The SI, or sacroiliac joint, is the connection between your hip bones and your sacrum. It is primarily responsible for shock absorption and weight transfer between your legs and torso. Dysfunction in the SI joint can mimic other conditions such as sciatica, stenosis, or lumbar disc herniation, so it is important to get an accurate diagnosis. It is estimated that the SI joint is the source of pain in 15-30% of patients with low back pain.
Symptoms of SI dysfunction can include:
- Pain in the low back or buttocks
- Radiating pain into the leg or groin
- Tingling/numbness in the leg
Symptoms are usually aggravated by standing, walking, negotiating stairs, lying on the affected side, and going from sitting to standing.
The two main categories of SI dysfunction are hypermobility (too much movement) and hypomobility (too little movement). Hypermobility can cause the patient to feel unstable, while hypombility can cause stiffness and muscle tension.
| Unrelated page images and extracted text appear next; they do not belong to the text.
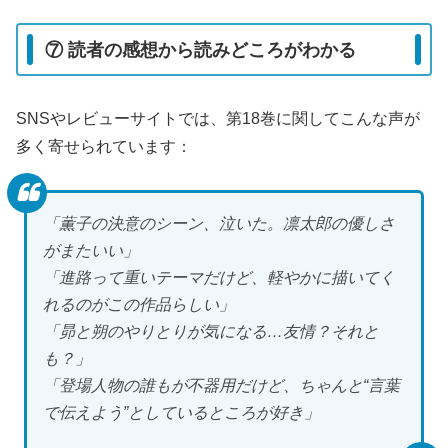
⑦ 読者の感想から読みどころがわかる
SNSやレビューサイトでは、第18巻に関してこんな声が
多く寄せられています：
「薫子の決意のシーン、泣いた。凛太郎の優しさ
がまたいい」
「進路って重いテーマだけど、軽やかに描いてく
れるのがこの作品らしい」
「昴と朔のやりとりが気になる…友情？それと
も？」
「登場人物の誰もが不器用だけど、ちゃんと“言葉
で伝えよう”としているところが好き」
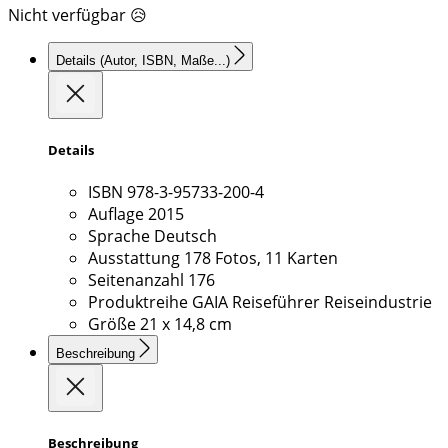
Nicht verfügbar 😥
Details
(Autor, ISBN, Maße...)
Details
ISBN
978-3-95733-200-4
Auflage
2015
Sprache
Deutsch
Ausstattung
178 Fotos, 11 Karten
Seitenanzahl
176
Produktreihe
GAIA Reiseführer Reiseindustrie
Größe
21 x 14,8 cm
Beschreibung
Beschreibung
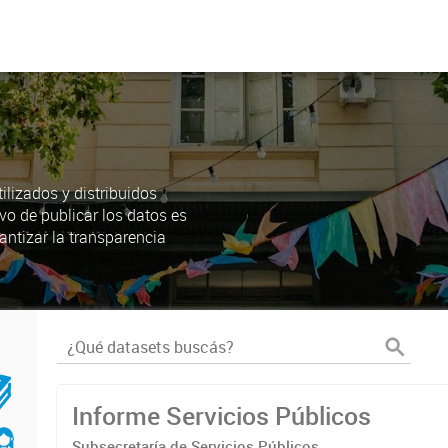
lizados y distribuidos
ivo de publicar los datos es
antizar la transparencia
Informe Servicios Públicos
Subsecretaría de Servicios Públicos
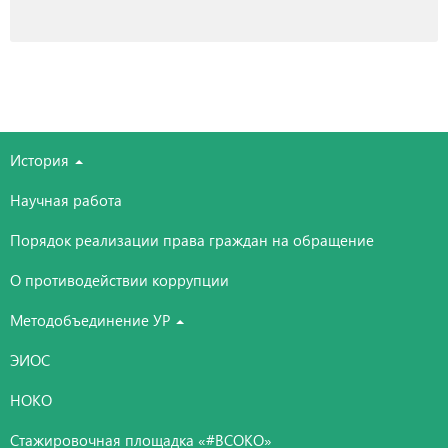
История
Научная работа
Порядок реализации права граждан на обращение
О противодействии коррупции
Методобъединение УР
ЭИОС
НОКО
Стажировочная площадка «#ВСОКО»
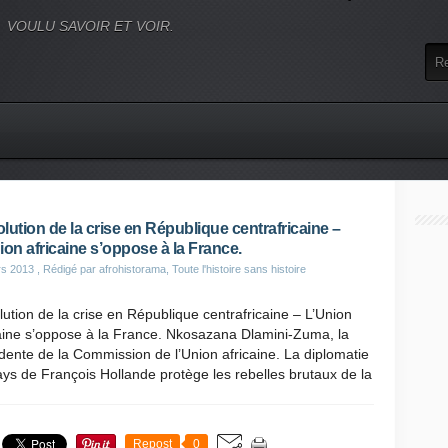
VOULU SAVOIR ET VOIR.
lution de la crise en République centrafricaine –
ion africaine s’oppose à la France.
rs 2013
, Rédigé par afrohistorama, Toute l'histoire sans histoire
ution de la crise en République centrafricaine – L’Union
aine s’oppose à la France. Nkosazana Dlamini-Zuma, la
dente de la Commission de l’Union africaine. La diplomatie
ys de François Hollande protège les rebelles brutaux de la
Repost
0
Factors that can contribute to the development of SI dysfunction include:
- Arthritis – like other joints in the body, the SI joints contain cartilage and fluid to aid in movement. Arthritis of the SI joint can cause inflammation and/or loss of motion in the area and lead to dysfunction.
- Injury/surgery to the lumbar spine or hip –traumatic injuries, fusions, and joint replacements have been found to place abnormal stress on the SI joints.
- Pregnancy – during pregnancy your ligaments will stretch to allow your pelvis to widen. This, along with pregnancy related weight gain, can increase stress on and cause inflammation of the SI joints.
- Uneven leg length: Sacroiliac joint pain can be triggered when one leg is weaker or longer than the other, which creates uneven movement and stress in the pelvis.
For most patients, conservative treatment, including physical therapy, is effective in relieving the pain and restoring the motion deficits associated with sacroiliac joint dysfunction. If you are experiencing low back or leg pain and SI dysfunction is suspected, our therapists will conduct a series of tests to rule in/out the SI joint as a source of your symptoms.
Examples of hip and pelvic exercises that may be incorporated into a SI dysfunction treatment plan include:
STRETCHING (hamstrings, hip flexors, piriformis)
STRENGTHENING (glutes, hip abductors, hip adductors)
In addition to stretching and strengthening, manual therapy techniques are frequently incorporated as part of the physical therapy treatment plan. Some of these techniques include manipulation, mobilization, and muscle energy techniques (MET), which is an active technique used to help relax/lengthen muscles attached to the SI joint.